### Work request a
Reproduce the data entries below, from their start through the line with "left hip: (193, 211, 0)", including the descriptive lines, and shift every number in the keypoint values by -14.

### Text provided
══════════════════════════════

{As a sidenote, I don't think you can find a larger collection of "generic" computer parts in any one house without looking real hard.}
Seeing as how I am a bit of a technophile as well as other things, I occasionally feel the need to ask others about the systems they use. In an attempt to reciprocate here is a quick run down on my machines and the LANs.
Portal
Portal is an IBM Thinkpad
760C. It has 32MB ram, 12.1" TFT display, a 720MB HD, the little
"eraser-head" pointer, and a pcmcia ethernet card (Cnet CN40BC). It lacks
the CDROM, sound card, and other goodies, but I can access most of that
through nfs so I figured it wasn't a priority.
Panik
Panik (currently on loan to a friend)

══════════════════════════════

### Work request b
Using the computer rundown, decide whether each statement agrees with it: (i) Portal has 32MB of RAM; (ii) Portal has a built-in CD-ROM drive; (iii) Panik is currently on loan to a friend.

Data entries:

══════════════════════════════

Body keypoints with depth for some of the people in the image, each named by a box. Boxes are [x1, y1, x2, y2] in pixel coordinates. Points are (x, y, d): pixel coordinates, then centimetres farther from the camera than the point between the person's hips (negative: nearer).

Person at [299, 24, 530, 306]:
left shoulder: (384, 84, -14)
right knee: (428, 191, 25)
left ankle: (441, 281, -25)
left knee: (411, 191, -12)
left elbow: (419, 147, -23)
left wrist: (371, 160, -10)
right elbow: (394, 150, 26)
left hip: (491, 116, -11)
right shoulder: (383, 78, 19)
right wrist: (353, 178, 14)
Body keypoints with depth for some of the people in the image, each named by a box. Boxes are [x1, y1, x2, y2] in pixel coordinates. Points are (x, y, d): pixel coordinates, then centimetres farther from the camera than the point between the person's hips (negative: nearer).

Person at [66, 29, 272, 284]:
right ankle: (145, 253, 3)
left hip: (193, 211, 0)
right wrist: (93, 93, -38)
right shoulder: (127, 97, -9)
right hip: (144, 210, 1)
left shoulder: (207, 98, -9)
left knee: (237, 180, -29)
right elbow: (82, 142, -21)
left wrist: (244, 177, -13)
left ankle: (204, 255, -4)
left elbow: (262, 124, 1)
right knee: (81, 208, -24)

══════════════════════════════

### Response box a
Body keypoints with depth for some of the people in the image, each named by a box. Boxes are [x1, y1, x2, y2] in pixel coordinates. Points are (x, y, d): pixel coordinates, then centimetres farther from the camera than the point between the person's hips (negative: nearer).

Person at [299, 24, 530, 306]:
left shoulder: (370, 70, -28)
right knee: (414, 177, 11)
left ankle: (427, 267, -39)
left knee: (397, 177, -26)
left elbow: (405, 133, -37)
left wrist: (357, 146, -24)
right elbow: (380, 136, 12)
left hip: (477, 102, -25)
right shoulder: (369, 64, 5)
right wrist: (339, 164, 0)
Body keypoints with depth for some of the people in the image, each named by a box. Boxes are [x1, y1, x2, y2] in pixel coordinates. Points are (x, y, d): pixel coordinates, then centimetres farther from the camera than the point between the person's hips (negative: nearer).

Person at [66, 29, 272, 284]:
right ankle: (131, 239, -11)
left hip: (179, 197, -14)

### Response box b
(i) Yes: "It has 32MB ram"
(ii) No: "It lacks the CDROM, sound card, and other goodies"
(iii) Yes: "currently on loan to a friend"